> [READING PASSAGE]:

- - -

Containment feeding can be a useful strategy during dry times. However, once sufficient rainfall has been received to initiate pasture growth, managing the transition from containment areas to pasture must be done carefully to minimise the risk of any animal health issues, particularly for pregnant ewes, as well as ensuring that wool quality is not affected.
Depending on the seasonal timing of a break, paddock conditions can rapidly change (or not) and therefore assessments of the paddock should be reviewed regularly throughout the transition from containment to pasture. Key considerations of paddock conditions to consider should include feed on offer (FOO), pasture growth rate and pasture quality.
Key animal health issues to be considered when assessing whether sheep should be released from containment include the current condition score of sheep, their nutritional requirements and the stage of production within the farm operation. It is also critical to consider any farm operations that might limit the management of releasing stock from containment, such as time of lambing or labour shortages due to other activities.
The decision support tree below should assist in the key decision-making processes regarding whether stock should be released or continue to be containment fed.
Decision tree for key considerations of when to release stock from containment
Once a decision has been made that stock are going to be released from containment, the next key consideration is planning the release to manage the health and productivity of stock.
The main considerations are to ensure that the diet transition from a containment ration to green feed is done as smoothly as possible and that animal health issues such as pulpy kidney, pregnancy toxaemia and hypocalcaemia are avoided.

- - -

> [DATASET EXCERPTS]:
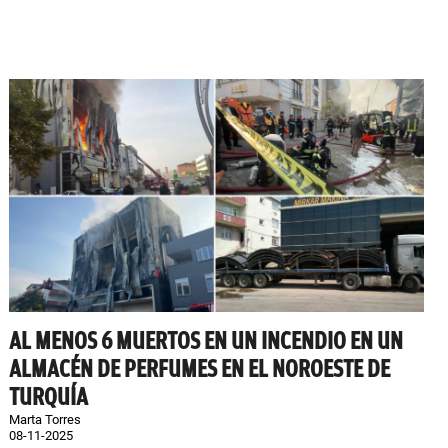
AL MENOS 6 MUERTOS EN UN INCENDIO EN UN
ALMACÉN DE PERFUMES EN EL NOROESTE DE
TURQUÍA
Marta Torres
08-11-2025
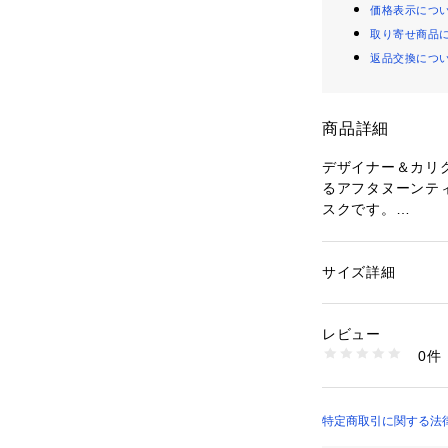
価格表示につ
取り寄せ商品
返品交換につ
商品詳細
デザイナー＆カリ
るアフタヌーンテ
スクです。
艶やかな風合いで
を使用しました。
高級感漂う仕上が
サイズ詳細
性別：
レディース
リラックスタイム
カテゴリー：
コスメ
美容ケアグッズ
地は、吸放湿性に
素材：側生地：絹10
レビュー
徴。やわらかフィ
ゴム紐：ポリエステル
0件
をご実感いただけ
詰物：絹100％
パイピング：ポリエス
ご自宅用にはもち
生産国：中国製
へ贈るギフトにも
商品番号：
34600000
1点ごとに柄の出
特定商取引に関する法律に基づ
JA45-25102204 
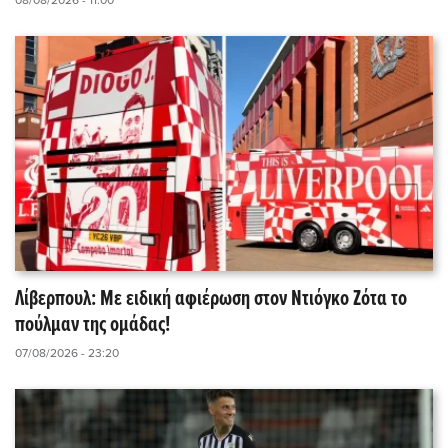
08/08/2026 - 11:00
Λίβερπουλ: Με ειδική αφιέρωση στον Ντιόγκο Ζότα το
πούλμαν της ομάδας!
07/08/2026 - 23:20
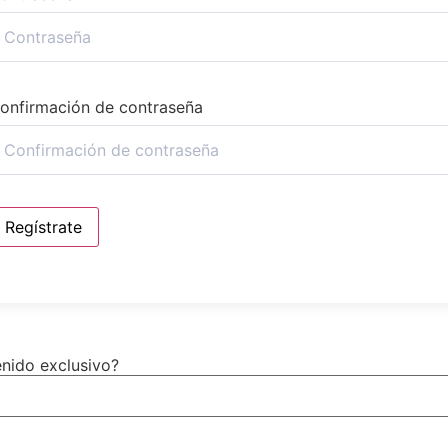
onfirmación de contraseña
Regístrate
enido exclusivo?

- - -

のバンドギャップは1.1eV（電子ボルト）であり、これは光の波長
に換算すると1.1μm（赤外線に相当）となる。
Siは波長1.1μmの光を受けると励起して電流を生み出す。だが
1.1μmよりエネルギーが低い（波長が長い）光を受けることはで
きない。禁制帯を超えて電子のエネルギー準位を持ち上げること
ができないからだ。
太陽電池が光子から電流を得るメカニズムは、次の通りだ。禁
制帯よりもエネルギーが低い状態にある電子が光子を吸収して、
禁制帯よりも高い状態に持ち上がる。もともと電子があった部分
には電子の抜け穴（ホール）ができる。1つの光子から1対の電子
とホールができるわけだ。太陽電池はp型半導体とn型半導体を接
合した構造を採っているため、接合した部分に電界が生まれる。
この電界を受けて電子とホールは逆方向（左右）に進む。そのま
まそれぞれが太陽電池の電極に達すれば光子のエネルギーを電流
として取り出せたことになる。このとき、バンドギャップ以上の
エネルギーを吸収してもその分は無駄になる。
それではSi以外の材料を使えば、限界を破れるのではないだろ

- - -

> [YOUR OBJECTIVE]: Rewrite the containment feeding text starting at "The decision support" and ending at "productivity of stock.", putting "sheep" in place of "stock".

> [EXERCISE SOLUTION]:
The decision support tree below should assist in the key decision-making processes regarding whether sheep should be released or continue to be containment fed.
Decision tree for key considerations of when to release sheep from containment
Once a decision has been made that sheep are going to be released from containment, the next key consideration is planning the release to manage the health and productivity of sheep.